### Data to examine

··········

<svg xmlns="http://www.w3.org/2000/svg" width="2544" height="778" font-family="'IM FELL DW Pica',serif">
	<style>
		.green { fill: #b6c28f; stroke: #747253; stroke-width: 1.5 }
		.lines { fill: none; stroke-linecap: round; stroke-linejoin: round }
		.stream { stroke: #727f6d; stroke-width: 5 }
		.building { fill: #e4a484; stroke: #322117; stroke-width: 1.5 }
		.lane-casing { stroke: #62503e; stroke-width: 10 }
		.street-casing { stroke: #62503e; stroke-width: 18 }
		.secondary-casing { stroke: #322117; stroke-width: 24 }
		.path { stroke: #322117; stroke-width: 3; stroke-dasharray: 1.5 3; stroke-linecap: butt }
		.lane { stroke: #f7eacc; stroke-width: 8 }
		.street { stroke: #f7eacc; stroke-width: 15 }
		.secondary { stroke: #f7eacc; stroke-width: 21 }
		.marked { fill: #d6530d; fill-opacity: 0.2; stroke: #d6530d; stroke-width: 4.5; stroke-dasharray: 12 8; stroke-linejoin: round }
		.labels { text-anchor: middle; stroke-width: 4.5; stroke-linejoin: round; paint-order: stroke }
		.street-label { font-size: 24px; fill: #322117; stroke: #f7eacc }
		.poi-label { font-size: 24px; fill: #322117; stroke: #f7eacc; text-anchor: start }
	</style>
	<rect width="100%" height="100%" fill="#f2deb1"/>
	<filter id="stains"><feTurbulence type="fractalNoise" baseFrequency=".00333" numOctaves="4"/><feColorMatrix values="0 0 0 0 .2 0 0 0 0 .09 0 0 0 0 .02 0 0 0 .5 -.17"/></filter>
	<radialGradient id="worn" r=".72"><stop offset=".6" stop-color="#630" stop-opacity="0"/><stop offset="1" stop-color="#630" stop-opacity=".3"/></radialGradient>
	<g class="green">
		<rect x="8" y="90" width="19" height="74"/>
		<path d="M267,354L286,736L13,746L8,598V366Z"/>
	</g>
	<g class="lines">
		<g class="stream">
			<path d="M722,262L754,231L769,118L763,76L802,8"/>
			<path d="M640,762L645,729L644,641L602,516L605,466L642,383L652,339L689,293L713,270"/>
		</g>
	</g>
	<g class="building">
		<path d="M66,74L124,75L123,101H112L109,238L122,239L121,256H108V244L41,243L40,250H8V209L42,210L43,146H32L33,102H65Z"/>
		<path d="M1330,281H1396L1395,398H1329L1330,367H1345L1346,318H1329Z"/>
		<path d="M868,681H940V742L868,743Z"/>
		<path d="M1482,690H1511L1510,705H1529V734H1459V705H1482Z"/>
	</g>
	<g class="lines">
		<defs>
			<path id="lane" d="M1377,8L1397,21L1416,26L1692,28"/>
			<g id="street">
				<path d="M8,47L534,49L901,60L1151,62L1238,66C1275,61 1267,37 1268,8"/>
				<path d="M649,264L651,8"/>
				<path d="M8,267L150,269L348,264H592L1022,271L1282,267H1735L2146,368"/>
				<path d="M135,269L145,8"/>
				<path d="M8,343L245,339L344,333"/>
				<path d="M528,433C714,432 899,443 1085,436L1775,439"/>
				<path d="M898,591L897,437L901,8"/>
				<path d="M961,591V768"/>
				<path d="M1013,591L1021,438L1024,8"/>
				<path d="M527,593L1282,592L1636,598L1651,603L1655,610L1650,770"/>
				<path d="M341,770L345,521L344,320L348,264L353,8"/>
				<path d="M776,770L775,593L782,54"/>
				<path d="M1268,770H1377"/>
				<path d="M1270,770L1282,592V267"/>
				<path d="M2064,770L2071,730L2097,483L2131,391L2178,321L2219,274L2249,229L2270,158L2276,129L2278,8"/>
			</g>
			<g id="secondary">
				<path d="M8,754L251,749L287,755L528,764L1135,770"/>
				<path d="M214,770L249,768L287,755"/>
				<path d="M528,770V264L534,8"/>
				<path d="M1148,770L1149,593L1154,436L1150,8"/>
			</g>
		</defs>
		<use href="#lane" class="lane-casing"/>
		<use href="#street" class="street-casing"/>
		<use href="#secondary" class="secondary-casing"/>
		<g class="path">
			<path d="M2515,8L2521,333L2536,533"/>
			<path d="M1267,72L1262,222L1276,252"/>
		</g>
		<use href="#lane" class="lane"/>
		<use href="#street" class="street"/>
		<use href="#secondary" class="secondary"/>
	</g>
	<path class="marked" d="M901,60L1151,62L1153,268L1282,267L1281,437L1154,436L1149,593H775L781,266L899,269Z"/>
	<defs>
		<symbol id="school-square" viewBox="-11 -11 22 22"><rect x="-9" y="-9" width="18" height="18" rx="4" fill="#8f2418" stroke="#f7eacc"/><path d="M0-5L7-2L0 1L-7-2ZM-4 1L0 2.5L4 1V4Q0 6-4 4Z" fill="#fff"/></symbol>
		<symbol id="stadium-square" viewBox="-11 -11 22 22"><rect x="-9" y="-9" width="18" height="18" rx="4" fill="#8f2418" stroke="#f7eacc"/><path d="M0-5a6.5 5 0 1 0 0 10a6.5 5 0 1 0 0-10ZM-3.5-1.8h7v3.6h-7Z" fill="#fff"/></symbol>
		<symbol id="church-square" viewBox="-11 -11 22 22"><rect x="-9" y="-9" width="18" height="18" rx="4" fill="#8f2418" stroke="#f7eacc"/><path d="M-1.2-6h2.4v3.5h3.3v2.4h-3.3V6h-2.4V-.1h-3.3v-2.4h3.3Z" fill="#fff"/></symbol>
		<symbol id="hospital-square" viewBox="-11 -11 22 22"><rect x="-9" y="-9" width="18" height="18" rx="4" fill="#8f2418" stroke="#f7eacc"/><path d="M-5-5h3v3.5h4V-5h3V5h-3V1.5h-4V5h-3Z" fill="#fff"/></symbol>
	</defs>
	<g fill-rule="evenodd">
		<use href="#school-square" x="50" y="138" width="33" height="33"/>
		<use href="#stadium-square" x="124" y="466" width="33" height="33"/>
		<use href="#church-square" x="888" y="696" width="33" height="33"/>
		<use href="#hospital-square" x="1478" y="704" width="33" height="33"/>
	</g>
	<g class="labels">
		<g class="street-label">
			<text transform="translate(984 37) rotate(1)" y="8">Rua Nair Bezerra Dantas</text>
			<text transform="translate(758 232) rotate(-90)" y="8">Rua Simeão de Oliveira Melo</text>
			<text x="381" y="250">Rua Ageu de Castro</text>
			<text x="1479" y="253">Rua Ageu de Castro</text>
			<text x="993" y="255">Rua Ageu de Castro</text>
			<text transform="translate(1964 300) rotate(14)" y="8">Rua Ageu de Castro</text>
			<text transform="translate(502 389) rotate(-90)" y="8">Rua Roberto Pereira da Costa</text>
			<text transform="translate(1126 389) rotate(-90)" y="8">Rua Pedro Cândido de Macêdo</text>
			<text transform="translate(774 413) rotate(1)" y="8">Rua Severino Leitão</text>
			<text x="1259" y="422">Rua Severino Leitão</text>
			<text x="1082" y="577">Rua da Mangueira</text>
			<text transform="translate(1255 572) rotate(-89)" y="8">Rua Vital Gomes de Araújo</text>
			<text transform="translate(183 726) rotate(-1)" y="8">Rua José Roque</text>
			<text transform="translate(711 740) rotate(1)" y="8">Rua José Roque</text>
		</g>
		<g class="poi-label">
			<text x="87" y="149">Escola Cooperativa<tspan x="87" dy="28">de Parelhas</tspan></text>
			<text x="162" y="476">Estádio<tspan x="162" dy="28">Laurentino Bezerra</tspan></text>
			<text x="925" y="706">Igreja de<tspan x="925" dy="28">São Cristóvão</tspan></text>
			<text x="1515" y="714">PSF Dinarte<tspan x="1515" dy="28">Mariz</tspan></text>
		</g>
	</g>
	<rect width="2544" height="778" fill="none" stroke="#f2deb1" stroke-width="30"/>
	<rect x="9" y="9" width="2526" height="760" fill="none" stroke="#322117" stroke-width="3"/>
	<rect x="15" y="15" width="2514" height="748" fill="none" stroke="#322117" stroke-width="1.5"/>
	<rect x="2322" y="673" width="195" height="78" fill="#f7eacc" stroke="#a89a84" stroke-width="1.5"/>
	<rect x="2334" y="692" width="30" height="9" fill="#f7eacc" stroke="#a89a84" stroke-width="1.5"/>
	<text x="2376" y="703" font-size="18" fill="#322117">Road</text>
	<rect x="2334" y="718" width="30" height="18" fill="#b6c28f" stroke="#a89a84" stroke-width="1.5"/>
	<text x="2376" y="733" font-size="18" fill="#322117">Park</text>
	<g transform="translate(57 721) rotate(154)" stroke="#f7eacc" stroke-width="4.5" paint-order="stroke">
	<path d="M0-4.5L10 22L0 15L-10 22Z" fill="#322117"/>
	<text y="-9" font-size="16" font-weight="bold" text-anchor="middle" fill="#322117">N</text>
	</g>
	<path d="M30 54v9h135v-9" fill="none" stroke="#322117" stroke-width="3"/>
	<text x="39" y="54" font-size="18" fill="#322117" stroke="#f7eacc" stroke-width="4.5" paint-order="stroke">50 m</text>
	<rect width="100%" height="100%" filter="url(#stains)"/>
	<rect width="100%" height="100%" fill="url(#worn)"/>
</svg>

··········

### Required action
For the records above, tally the lines in which "worn" appears, and give the number by itself.

### Written answer
2